YOUR INSTRUCTIONS >> Only lines containing "KiCad" are wanted from the data below. Copy those lines.

##### THE DATA

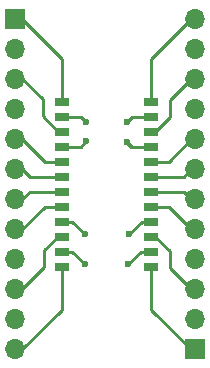
<source format=gbr>
%TF.GenerationSoftware,KiCad,Pcbnew,9.0.0*%
%TF.CreationDate,2025-03-05T17:01:43+13:00*%
%TF.ProjectId,SOIC-24_to_DIP-24_adapter,534f4943-2d32-4345-9f74-6f5f4449502d,rev?*%
%TF.SameCoordinates,Original*%
%TF.FileFunction,Copper,L1,Top*%
%TF.FilePolarity,Positive*%
%FSLAX46Y46*%
G04 Gerber Fmt 4.6, Leading zero omitted, Abs format (unit mm)*
G04 Created by KiCad (PCBNEW 9.0.0) date 2025-03-05 17:01:43*
%MOMM*%
%LPD*%
G01*
G04 APERTURE LIST*
%TA.AperFunction,SMDPad,CuDef*%
%ADD10R,1.250000X0.650000*%
%TD*%
%TA.AperFunction,ComponentPad*%
%ADD11R,1.700000X1.700000*%
%TD*%
%TA.AperFunction,ComponentPad*%
%ADD12O,1.700000X1.700000*%
%TD*%
%TA.AperFunction,ViaPad*%
%ADD13C,0.600000*%
%TD*%
%TA.AperFunction,Conductor*%
%ADD14C,0.250000*%
%TD*%
G04 APERTURE END LIST*
D10*
%TO.P,SOIC-24,1,A7*%
%TO.N,Net-(IC1-A7)*%
X149039402Y-93765000D03*
%TO.P,SOIC-24,2,A6*%
%TO.N,Net-(IC1-A6)*%
X149039402Y-95035000D03*
%TO.P,SOIC-24,3,A5*%
%TO.N,Net-(IC1-A5)*%
X149039402Y-96305000D03*
%TO.P,SOIC-24,4,A4*%
%TO.N,Net-(IC1-A4)*%
X149039402Y-97575000D03*
%TO.P,SOIC-24,5,A3*%
%TO.N,Net-(IC1-A3)*%
X149039402Y-98845000D03*
%TO.P,SOIC-24,6,A2*%
%TO.N,Net-(IC1-A2)*%
X149039402Y-100115000D03*
%TO.P,SOIC-24,7,A1*%
%TO.N,Net-(IC1-A1)*%
X149039402Y-101385000D03*
%TO.P,SOIC-24,8,A0*%
%TO.N,Net-(IC1-A0)*%
X149039402Y-102655000D03*
%TO.P,SOIC-24,9,I/O_0*%
%TO.N,Net-(IC1-I{slash}O_0)*%
X149039402Y-103925000D03*
%TO.P,SOIC-24,10,I/O_1*%
%TO.N,Net-(IC1-I{slash}O_1)*%
X149039402Y-105195000D03*
%TO.P,SOIC-24,11,I/O_2*%
%TO.N,Net-(IC1-I{slash}O_2)*%
X149039402Y-106465000D03*
%TO.P,SOIC-24,12,GND*%
%TO.N,GND*%
X149039402Y-107735000D03*
%TO.P,SOIC-24,13,I/O_3*%
%TO.N,Net-(IC1-I{slash}O_3)*%
X156639402Y-107735000D03*
%TO.P,SOIC-24,14,I/O_4*%
%TO.N,Net-(IC1-I{slash}O_4)*%
X156639402Y-106465000D03*
%TO.P,SOIC-24,15,I/O_5*%
%TO.N,Net-(IC1-I{slash}O_5)*%
X156639402Y-105195000D03*
%TO.P,SOIC-24,16,I/O_6*%
%TO.N,Net-(IC1-I{slash}O_6)*%
X156639402Y-103925000D03*
%TO.P,SOIC-24,17,I/O_7*%
%TO.N,Net-(IC1-I{slash}O_7)*%
X156639402Y-102655000D03*
%TO.P,SOIC-24,18,~{CS}*%
%TO.N,Net-(IC1-~{CS})*%
X156639402Y-101385000D03*
%TO.P,SOIC-24,19,A10*%
%TO.N,Net-(IC1-A10)*%
X156639402Y-100115000D03*
%TO.P,SOIC-24,20,~{OE}*%
%TO.N,Net-(IC1-~{OE})*%
X156639402Y-98845000D03*
%TO.P,SOIC-24,21,~{WE}*%
%TO.N,Net-(IC1-~{WE})*%
X156639402Y-97575000D03*
%TO.P,SOIC-24,22,A9*%
%TO.N,Net-(IC1-A9)*%
X156639402Y-96305000D03*
%TO.P,SOIC-24,23,A8*%
%TO.N,Net-(IC1-A8)*%
X156639402Y-95035000D03*
%TO.P,SOIC-24,24,VCC*%
%TO.N,VCC*%
X156639402Y-93765000D03*
%TD*%
D11*
%TO.P,J1,1,Pin_1*%
%TO.N,Net-(IC1-A7)*%
X145094000Y-86775000D03*
D12*
%TO.P,J1,2,Pin_2*%
%TO.N,Net-(IC1-A6)*%
X145094000Y-89315000D03*
%TO.P,J1,3,Pin_3*%
%TO.N,Net-(IC1-A5)*%
X145094000Y-91855000D03*
%TO.P,J1,4,Pin_4*%
%TO.N,Net-(IC1-A4)*%
X145094000Y-94395000D03*
%TO.P,J1,5,Pin_5*%
%TO.N,Net-(IC1-A3)*%
X145094000Y-96935000D03*
%TO.P,J1,6,Pin_6*%
%TO.N,Net-(IC1-A2)*%
X145094000Y-99475000D03*
%TO.P,J1,7,Pin_7*%
%TO.N,Net-(IC1-A1)*%
X145094000Y-102015000D03*
%TO.P,J1,8,Pin_8*%
%TO.N,Net-(IC1-A0)*%
X145094000Y-104555000D03*
%TO.P,J1,9,Pin_9*%
%TO.N,Net-(IC1-I{slash}O_0)*%
X145094000Y-107095000D03*
%TO.P,J1,10,Pin_10*%
%TO.N,Net-(IC1-I{slash}O_1)*%
X145094000Y-109635000D03*
%TO.P,J1,11,Pin_11*%
%TO.N,Net-(IC1-I{slash}O_2)*%
X145094000Y-112175000D03*
%TO.P,J1,12,Pin_12*%
%TO.N,GND*%
X145094000Y-114715000D03*
%TD*%
D11*
%TO.P,J2,1,Pin_1*%
%TO.N,Net-(IC1-I{slash}O_3)*%
X160335360Y-114725000D03*
D12*
%TO.P,J2,2,Pin_2*%
%TO.N,Net-(IC1-I{slash}O_4)*%
X160335360Y-112185000D03*
%TO.P,J2,3,Pin_3*%
%TO.N,Net-(IC1-I{slash}O_5)*%
X160335360Y-109645000D03*
%TO.P,J2,4,Pin_4*%
%TO.N,Net-(IC1-I{slash}O_6)*%
X160335360Y-107105000D03*
%TO.P,J2,5,Pin_5*%
%TO.N,Net-(IC1-I{slash}O_7)*%
X160335360Y-104565000D03*
%TO.P,J2,6,Pin_6*%
%TO.N,Net-(IC1-~{CS})*%
X160335360Y-102025000D03*
%TO.P,J2,7,Pin_7*%
%TO.N,Net-(IC1-A10)*%
X160335360Y-99485000D03*
%TO.P,J2,8,Pin_8*%
%TO.N,Net-(IC1-~{OE})*%
X160335360Y-96945000D03*
%TO.P,J2,9,Pin_9*%
%TO.N,Net-(IC1-~{WE})*%
X160335360Y-94405000D03*
%TO.P,J2,10,Pin_10*%
%TO.N,Net-(IC1-A9)*%
X160335360Y-91865000D03*
%TO.P,J2,11,Pin_11*%
%TO.N,Net-(IC1-A8)*%
X160335360Y-89325000D03*
%TO.P,J2,12,Pin_12*%
%TO.N,VCC*%
X160335360Y-86785000D03*
%TD*%
D13*
%TO.N,Net-(IC1-A6)*%
X151107050Y-95481297D03*
%TO.N,Net-(IC1-A4)*%
X151083463Y-97132426D03*
%TO.N,Net-(IC1-I{slash}O_0)*%
X151000000Y-105000000D03*
%TO.N,Net-(IC1-I{slash}O_2)*%
X150985000Y-107527640D03*
%TO.N,Net-(IC1-I{slash}O_4)*%
X154695000Y-107513684D03*
%TO.N,Net-(IC1-I{slash}O_6)*%
X154750000Y-105000000D03*
%TO.N,Net-(IC1-~{WE})*%
X154600000Y-97179601D03*
%TO.N,Net-(IC1-A8)*%
X154574422Y-95457709D03*
%TD*%
D14*
%TO.N,Net-(IC1-A7)*%
X149039402Y-90114402D02*
X149039402Y-93765000D01*
X145700000Y-86775000D02*
X149039402Y-90114402D01*
%TO.N,Net-(IC1-A6)*%
X150660753Y-95035000D02*
X151107050Y-95481297D01*
X149039402Y-95035000D02*
X150660753Y-95035000D01*
%TO.N,Net-(IC1-A5)*%
X149039402Y-96305000D02*
X148709402Y-96305000D01*
X147427390Y-95022988D02*
X147427390Y-93582390D01*
X148709402Y-96305000D02*
X147427390Y-95022988D01*
X147427390Y-93582390D02*
X145700000Y-91855000D01*
%TO.N,Net-(IC1-A4)*%
X149039402Y-97575000D02*
X150640889Y-97575000D01*
X150640889Y-97575000D02*
X151083463Y-97132426D01*
%TO.N,Net-(IC1-A3)*%
X147610000Y-98845000D02*
X149039402Y-98845000D01*
X145700000Y-96935000D02*
X147610000Y-98845000D01*
%TO.N,Net-(IC1-A2)*%
X145700000Y-99475000D02*
X146340000Y-100115000D01*
X146340000Y-100115000D02*
X149039402Y-100115000D01*
%TO.N,Net-(IC1-A1)*%
X146330000Y-101385000D02*
X149039402Y-101385000D01*
X145700000Y-102015000D02*
X146330000Y-101385000D01*
%TO.N,Net-(IC1-A0)*%
X145700000Y-104555000D02*
X147600000Y-102655000D01*
X147600000Y-102655000D02*
X149039402Y-102655000D01*
%TO.N,Net-(IC1-I{slash}O_0)*%
X149925000Y-103925000D02*
X151000000Y-105000000D01*
X149039402Y-103925000D02*
X149925000Y-103925000D01*
%TO.N,Net-(IC1-I{slash}O_1)*%
X147568916Y-106365486D02*
X147568916Y-107766084D01*
X147568916Y-107766084D02*
X145700000Y-109635000D01*
X149039402Y-105195000D02*
X148739402Y-105195000D01*
X148739402Y-105195000D02*
X147568916Y-106365486D01*
%TO.N,Net-(IC1-I{slash}O_2)*%
X150984894Y-107527640D02*
X149922254Y-106465000D01*
X149922254Y-106465000D02*
X149039402Y-106465000D01*
%TO.N,GND*%
X149039402Y-111375598D02*
X145700000Y-114715000D01*
X149039402Y-107735000D02*
X149039402Y-111375598D01*
%TO.N,VCC*%
X156639402Y-93765000D02*
X156639402Y-90145598D01*
X156639402Y-90145598D02*
X160000000Y-86785000D01*
%TO.N,Net-(IC1-I{slash}O_3)*%
X156639402Y-111364402D02*
X160000000Y-114725000D01*
X156639402Y-107735000D02*
X156639402Y-111364402D01*
%TO.N,Net-(IC1-I{slash}O_4)*%
X156639402Y-106465000D02*
X155743684Y-106465000D01*
X155743684Y-106465000D02*
X154695000Y-107513684D01*
%TO.N,Net-(IC1-I{slash}O_5)*%
X156639402Y-105195000D02*
X156969402Y-105195000D01*
X158206907Y-106432505D02*
X158206907Y-107851907D01*
X158206907Y-107851907D02*
X160000000Y-109645000D01*
X156969402Y-105195000D02*
X158206907Y-106432505D01*
%TO.N,Net-(IC1-I{slash}O_6)*%
X155825000Y-103925000D02*
X154750000Y-105000000D01*
X156639402Y-103925000D02*
X155825000Y-103925000D01*
%TO.N,Net-(IC1-I{slash}O_7)*%
X158090000Y-102655000D02*
X156639402Y-102655000D01*
X160000000Y-104565000D02*
X158090000Y-102655000D01*
%TO.N,Net-(IC1-~{CS})*%
X159360000Y-101385000D02*
X160000000Y-102025000D01*
X156639402Y-101385000D02*
X159360000Y-101385000D01*
%TO.N,Net-(IC1-A10)*%
X156639402Y-100115000D02*
X159370000Y-100115000D01*
X159370000Y-100115000D02*
X160000000Y-99485000D01*
%TO.N,Net-(IC1-~{OE})*%
X158100000Y-98845000D02*
X160000000Y-96945000D01*
X156639402Y-98845000D02*
X158100000Y-98845000D01*
%TO.N,Net-(IC1-~{WE})*%
X154922646Y-97575000D02*
X154527247Y-97179601D01*
X156639402Y-97575000D02*
X154995399Y-97575000D01*
X156639402Y-97575000D02*
X154922646Y-97575000D01*
X154995399Y-97575000D02*
X154600000Y-97179601D01*
%TO.N,Net-(IC1-A9)*%
X156939402Y-96305000D02*
X158206907Y-95037495D01*
X156639402Y-96305000D02*
X156939402Y-96305000D01*
X158206907Y-93658093D02*
X160000000Y-91865000D01*
X158206907Y-95037495D02*
X158206907Y-93658093D01*
%TO.N,Net-(IC1-A8)*%
X154997131Y-95035000D02*
X154574422Y-95457709D01*
X156639402Y-95035000D02*
X154997131Y-95035000D01*
%TD*%
M02*

</source>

##########

WRITTEN ANSWER >>
%TF.GenerationSoftware,KiCad,Pcbnew,9.0.0*%
G04 Created by KiCad (PCBNEW 9.0.0) date 2025-03-05 17:01:43*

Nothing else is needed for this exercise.